* TRECHO DO DOCUMENTO
Correspondência no CPC/1973, art 515, §§ 1º, 2º e 3º, com a seguinte redação:

Art 515. A apelação devolverá ao tribunal o conhecimento da matéria impugnada.

§ 1º. Serão, porém, objeto de apreciação e julgamento pelo tribunal todas as questões suscitadas e discutidas no processo, ainda que a sentença não as tenha julgado por inteiro.

§ 2º. Quando o pedido ou a defesa tiver mais de um fundamento e o juiz acolher apenas um deles, a apelação devolverá ao tribunal o conhecimento dos demais.

§ 3º. Nos caos de extinção do processo sem julgamento do mérito (artigo 267), o tribunal pode julgar desde logo a lide, se a causa versar questão exclusivamente de direito e estiver em condições de imediato julgamento.

Quanto aos demais itens, não têm correspondência no CP/1973.

1.    EFEITO DEVOLUTIVO

Por efeito devolutivo entende-se a transferência ao órgão ad quem do conhecimento de matérias que já tenham sido objeto de decisão no juízo a quo. O conceito de efeito devolutivo já é suficiente para demonstrar que o nome dado a tal efeito não merece elogios considerando-se que não há nos recursos uma genuína devolução, mas uma simples transferência do órgão prolator da decisão impugnada para o órgão julgador. Somente se devolve matéria a determinado órgão jurisdicional se anteriormente esse órgão já teve competência para analisa-la, não sendo exatamente isso o que ocorre com o chamado “efeito devolutivo”. Para salvar o nome, já tradicional e arraigado em nossa cultura jurídica, pode-se falar em devolução para o próprio Poder Judiciário, ainda que entre órgãos diferentes.

* O QUE FAZER
Prossiga com o texto sobre o efeito devolutivo da apelação a partir da última frase mostrada.

[Entradas salvas]

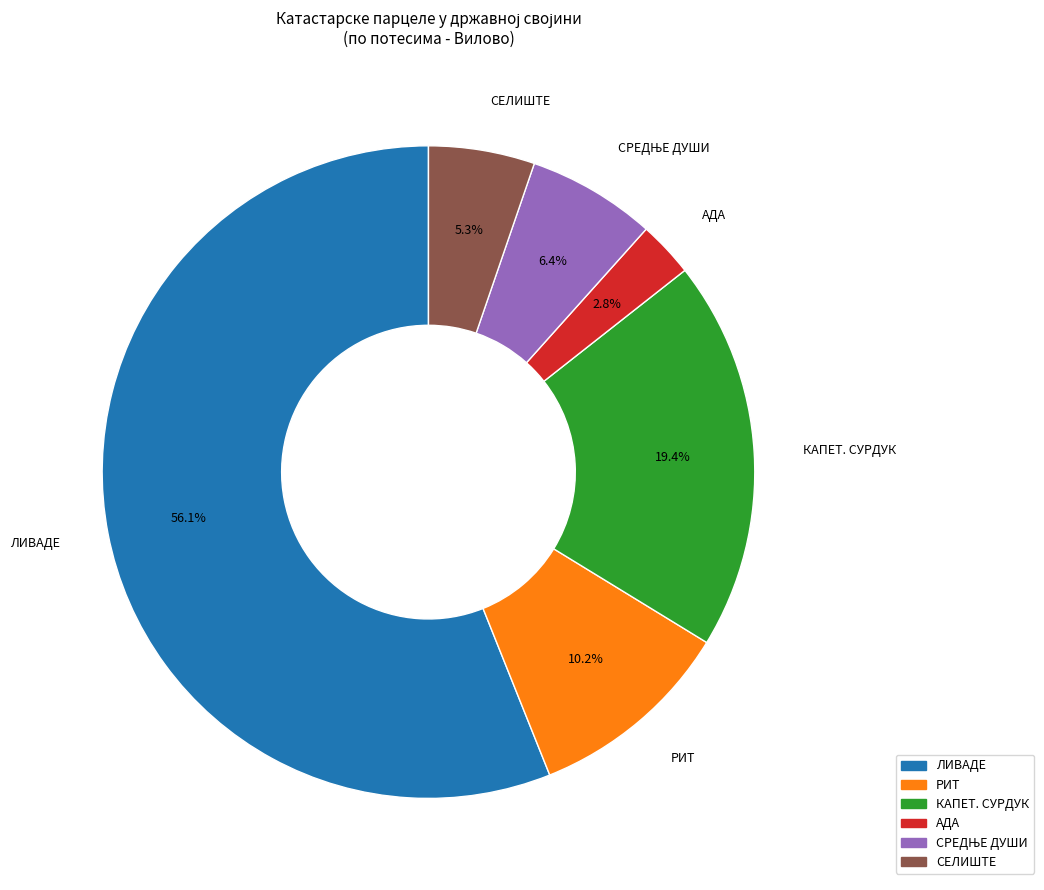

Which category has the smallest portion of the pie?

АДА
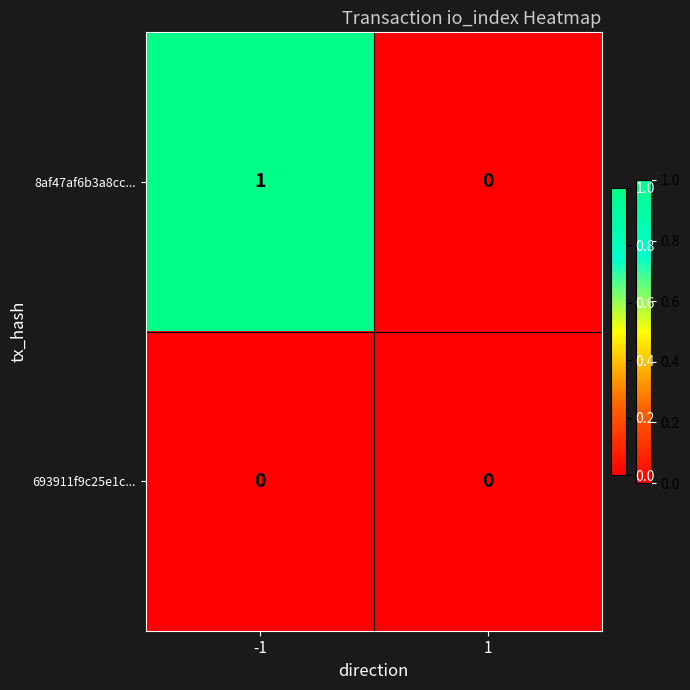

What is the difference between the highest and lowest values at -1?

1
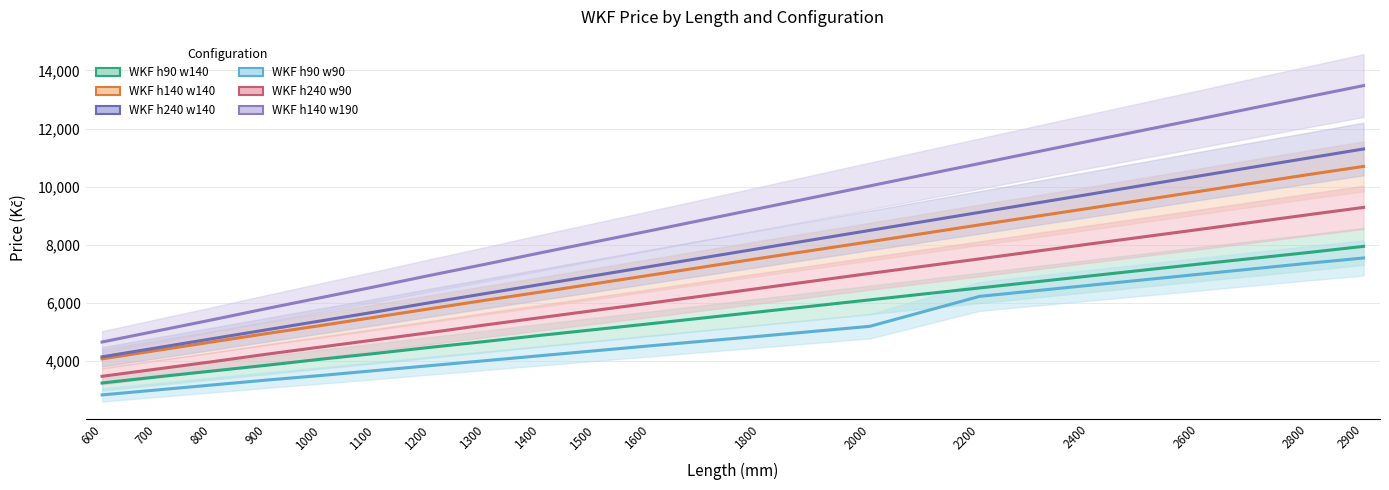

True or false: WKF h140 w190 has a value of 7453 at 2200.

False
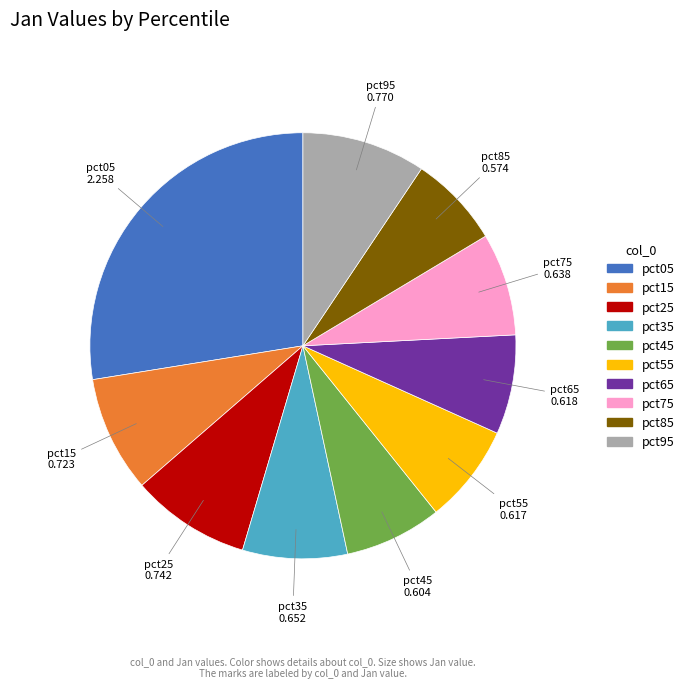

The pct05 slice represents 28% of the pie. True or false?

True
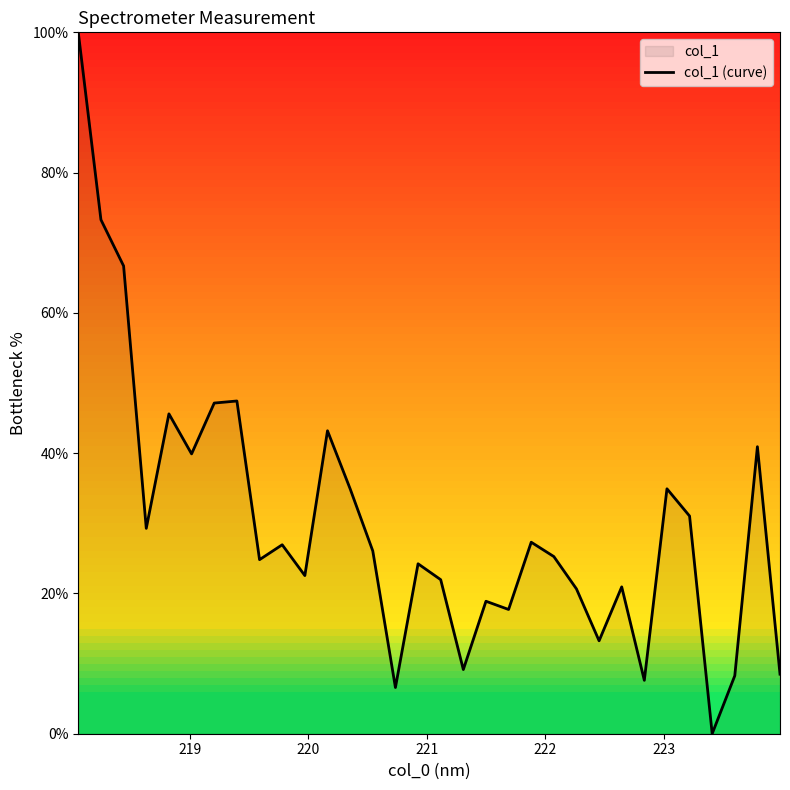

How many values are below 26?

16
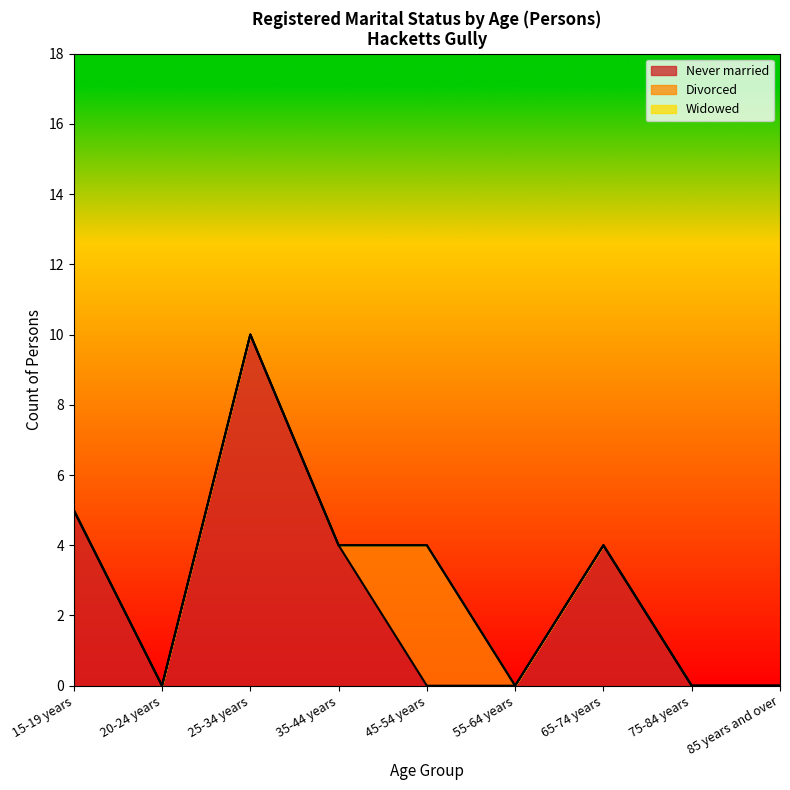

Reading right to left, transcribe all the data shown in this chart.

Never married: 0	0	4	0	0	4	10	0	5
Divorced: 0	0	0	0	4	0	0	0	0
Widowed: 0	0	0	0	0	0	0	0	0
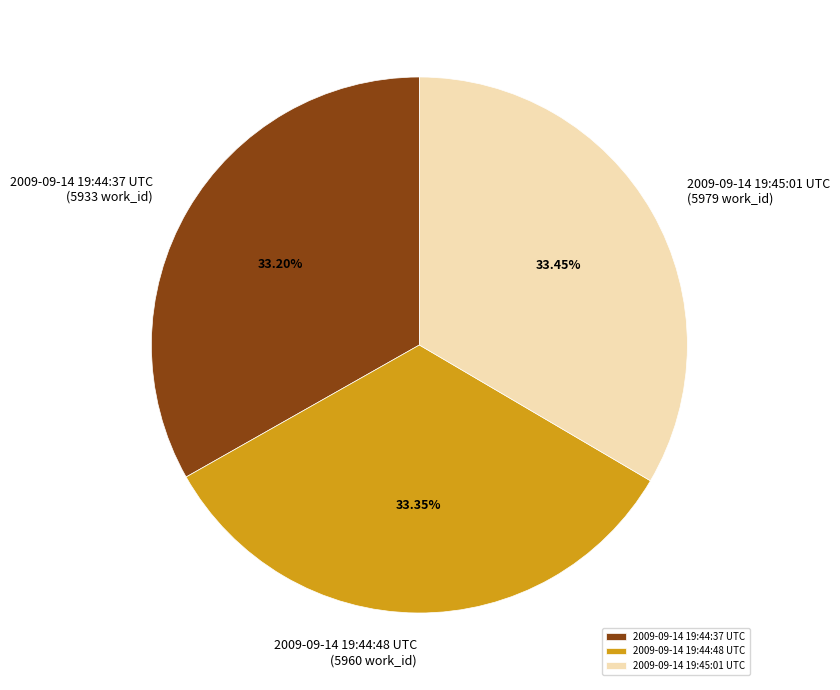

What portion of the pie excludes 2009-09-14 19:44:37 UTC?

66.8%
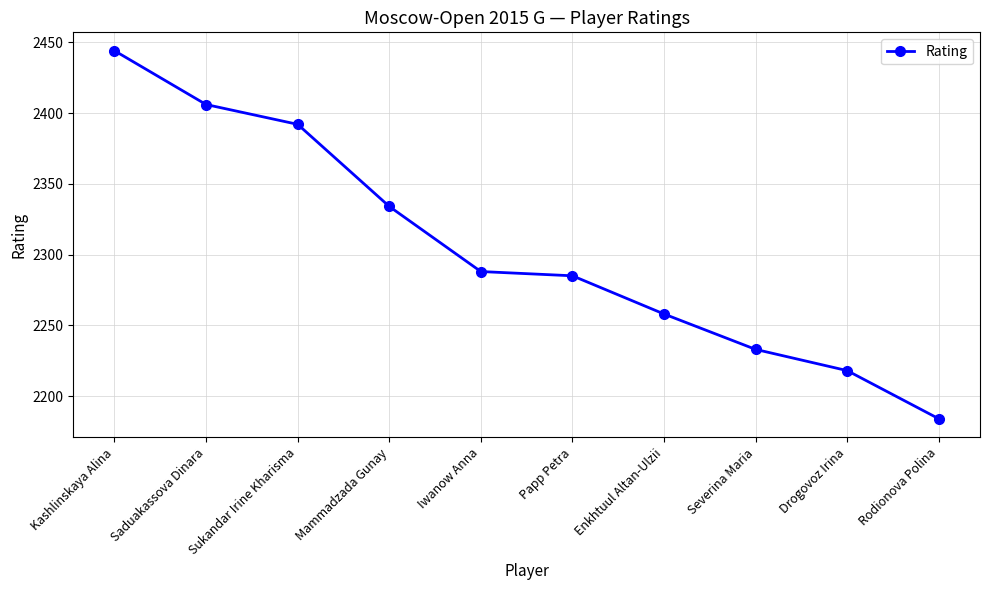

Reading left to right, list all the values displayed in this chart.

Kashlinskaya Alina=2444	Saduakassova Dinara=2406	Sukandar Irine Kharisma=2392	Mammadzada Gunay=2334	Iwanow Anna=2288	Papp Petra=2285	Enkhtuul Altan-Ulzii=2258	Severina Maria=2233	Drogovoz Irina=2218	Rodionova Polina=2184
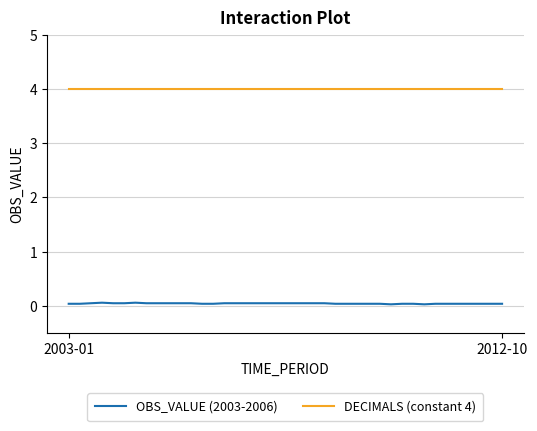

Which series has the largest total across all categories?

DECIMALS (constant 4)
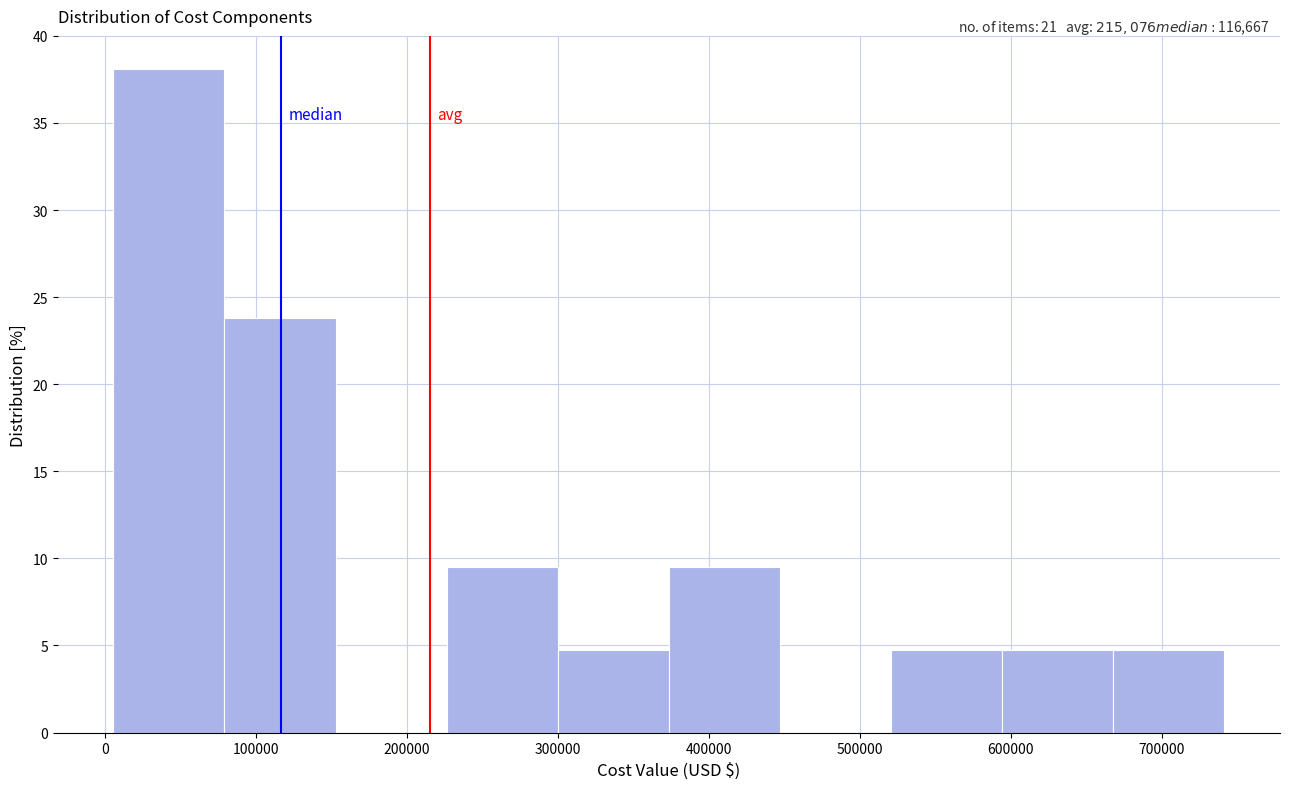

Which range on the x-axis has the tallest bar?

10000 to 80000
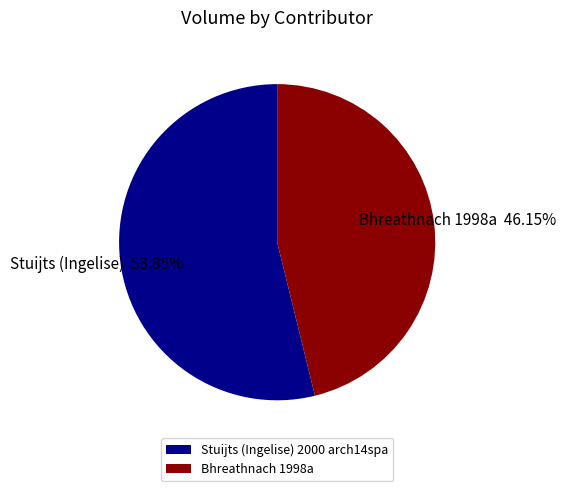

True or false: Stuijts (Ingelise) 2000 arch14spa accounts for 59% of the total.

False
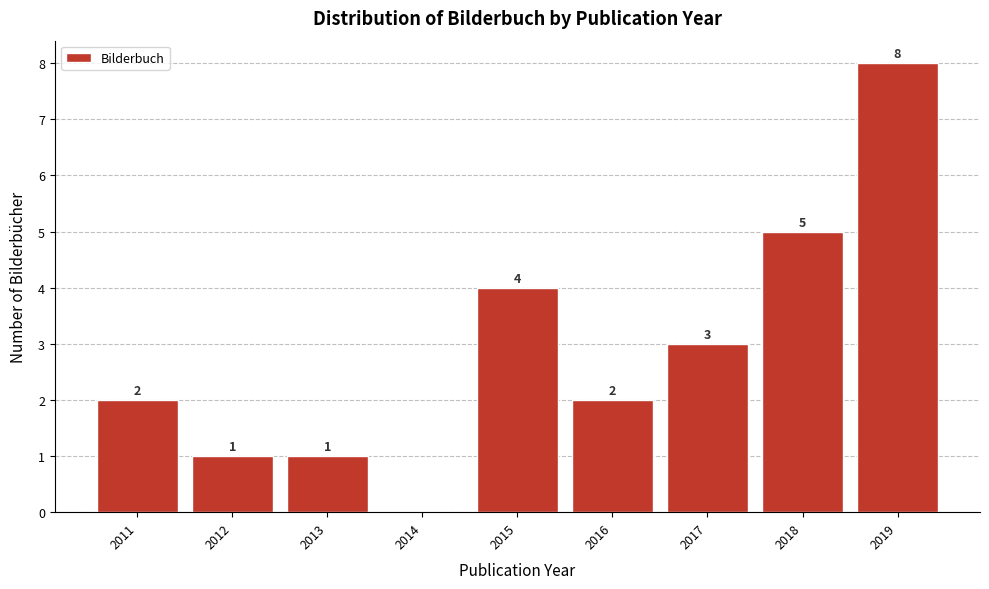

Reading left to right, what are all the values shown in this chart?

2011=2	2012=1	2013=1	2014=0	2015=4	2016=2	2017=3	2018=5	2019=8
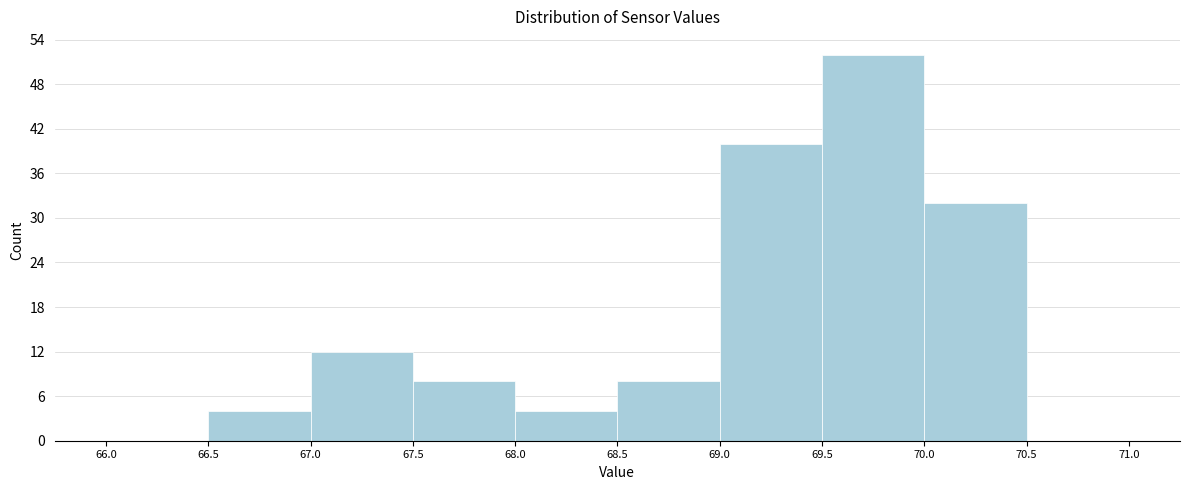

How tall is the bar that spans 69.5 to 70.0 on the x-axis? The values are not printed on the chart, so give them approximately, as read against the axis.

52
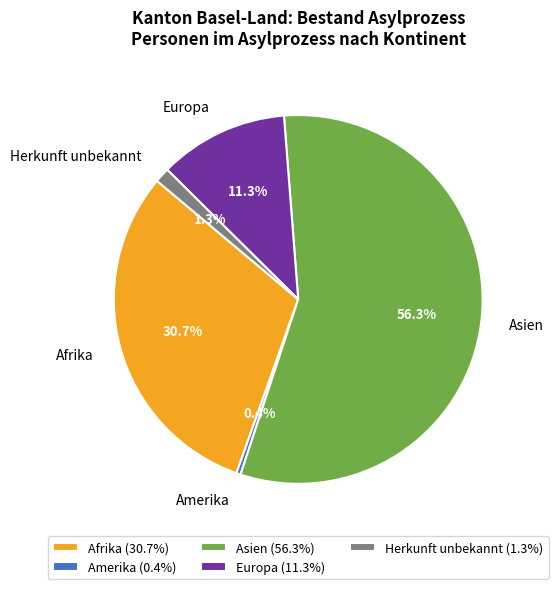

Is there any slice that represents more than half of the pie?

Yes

* RESPOSTA DA TAREFA
Essa, inclusive, é outra questão interessante: o efeito devolutivo somente existe em recursos nos quais a competência é de órgão jurisdicional diferente daquele que proferiu a decisão? Em outras palavras, sendo o recurso julgado pelo mesmo órgão prolator da decisão (por exemplo, embargos de declaração), haverá efeito devolutivo? Apesar de importante corrente doutrinária entender que somente haverá efeito devolutivo em recursos dirigidos a outro órgão jurisdicional, diferente daquele que prolatou a decisão, não parece ser tal requisito exigido para a configuração do efeito devolutivo. O essencial desse efeito é tão somente a transferência de matéria decidida para que seja novamente analisada e decidida, pouco importando qual o órgão jurisdicional que fará tal reexame.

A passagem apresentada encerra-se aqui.